RECORDS FOR THIS TASK.
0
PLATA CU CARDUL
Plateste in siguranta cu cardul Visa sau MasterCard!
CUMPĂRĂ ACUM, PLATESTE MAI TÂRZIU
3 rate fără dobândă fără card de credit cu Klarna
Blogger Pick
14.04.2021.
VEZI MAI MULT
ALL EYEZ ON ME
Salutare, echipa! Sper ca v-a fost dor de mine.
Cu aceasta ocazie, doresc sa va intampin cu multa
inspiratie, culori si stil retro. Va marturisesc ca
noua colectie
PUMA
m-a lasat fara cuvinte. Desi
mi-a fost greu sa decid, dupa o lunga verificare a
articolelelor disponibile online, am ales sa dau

==

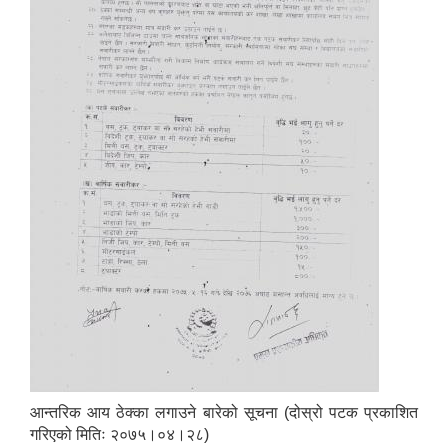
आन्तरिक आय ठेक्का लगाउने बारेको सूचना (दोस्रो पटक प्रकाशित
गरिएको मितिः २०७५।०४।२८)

* * *

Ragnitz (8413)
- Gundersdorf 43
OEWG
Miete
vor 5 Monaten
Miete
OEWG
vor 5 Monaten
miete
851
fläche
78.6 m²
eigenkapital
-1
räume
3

EXERCISE DIRECTIONS.
Please copy the lines above from the line with "आन्तरिक आय ठेक्का" up to and including the line with "गरिएको मितिः २०७५।०४।२८)", exactly as written and with nothing else.

SOLUTION FOR THIS TASK.
आन्तरिक आय ठेक्का लगाउने बारेको सूचना (दोस्रो पटक प्रकाशित
गरिएको मितिः २०७५।०४।२८)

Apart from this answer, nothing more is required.